Review: Tandoor Chop House

Tandoor Chop House ★★★☆☆

Helen Graves
By Helen Graves Last edited 24 months ago
Review: Tandoor Chop House Tandoor Chop House 3
The tandoori chicken at Tandoor Chop House.

Londonist readers will know that good curries are not found on Brick Lane. They know that good grills (lamb chops, seekh kebabs) are to be found in the kebab houses of Whitechapel (Lahore Kebab House, Tayyabs, Needo Grill), that Southall is the place to head for Punjabi food, and so on.

In recent years, we've seen a wave of higher-end Indian restaurants (Trishna, Cinnamon Club, Gymkhana) and now, there's a trend for casual Anglo-Indians with an upmarket brasserie feel, serving playful mashups like the bacon and egg naan at Dishoom, or the devilled scotch egg at Talli Joe. They're not afraid to bring punchy flavour; dishes sparkle with smack your lips spicing and glisten with washes of ghee.

Tandoor Chop House is a cross between an old British chop house and an Indian cafe.
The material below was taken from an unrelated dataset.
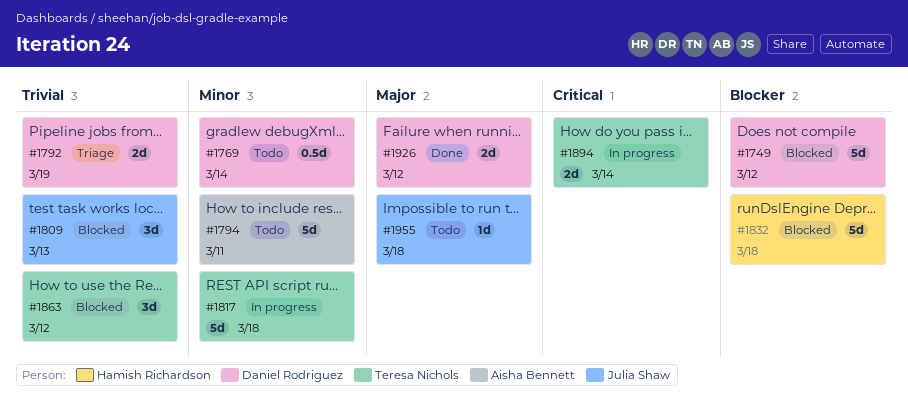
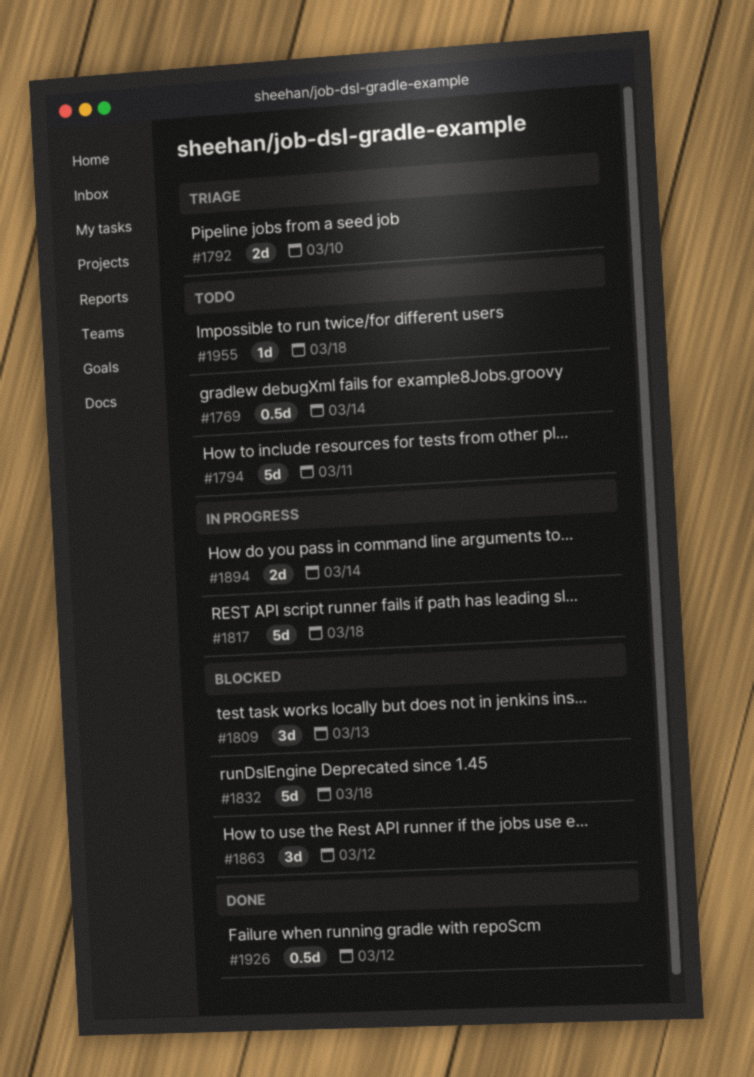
#1749: present -> none
#1792, due: Mar 19 -> Mar 10
#1926, estimate: 2d -> 0.5d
Tandoor Chop House is one such place. Described as a meeting of a 'classic British chop house' (a place where men went to eat steak, basically) and a North Indian café, you will find naan bread reinforced with British dexter beef dripping (or bone marrow), and pollock rubbed with masala and poked towards the tandoor (rubbish fish, pollock but sustainable so, hey ho); bhajis are made-over as onion rings.

The restaurant kitchen.

About those bhajis: they're great, but for a slight design fault where onion slips from batter and slaps you on the chin (easily prevented by removing the thin membrane prior to battering); no matter, they’re nearly fantastic and a great redesign of a snack which can often be dense and claggy. Other snacks include a standout seekh kebab on mini naan, the building blocks for a glorious sloppy sandwich, the meat boasting a grassy thrum from bags of coriander.

A naan, fresh from the tandoor.

Main courses are generous, chicken is huge in fact, while lamb chops are smothered in a thick paste of strained yoghurt and spice, flesh tender, fat still spitting. To finish, we suck back hot sticky pineapple, scorched and sweetened by coals, served with honey ice cream. Tandoor dreams.

Thick spice pastes cover the meat.

Stepping inside Tandoor Chop House is to enter a place of skewers, flames and smoke. It's a dimly lit room, dominated at one end by a kitchen where metal flashes in and out of tandoors, bread slaps against hot clay, and buzzing chatter is fuelled by great cocktails. It's a bold, zippy reminder of how this cuisine has evolved in London but mostly, it's just really good fun.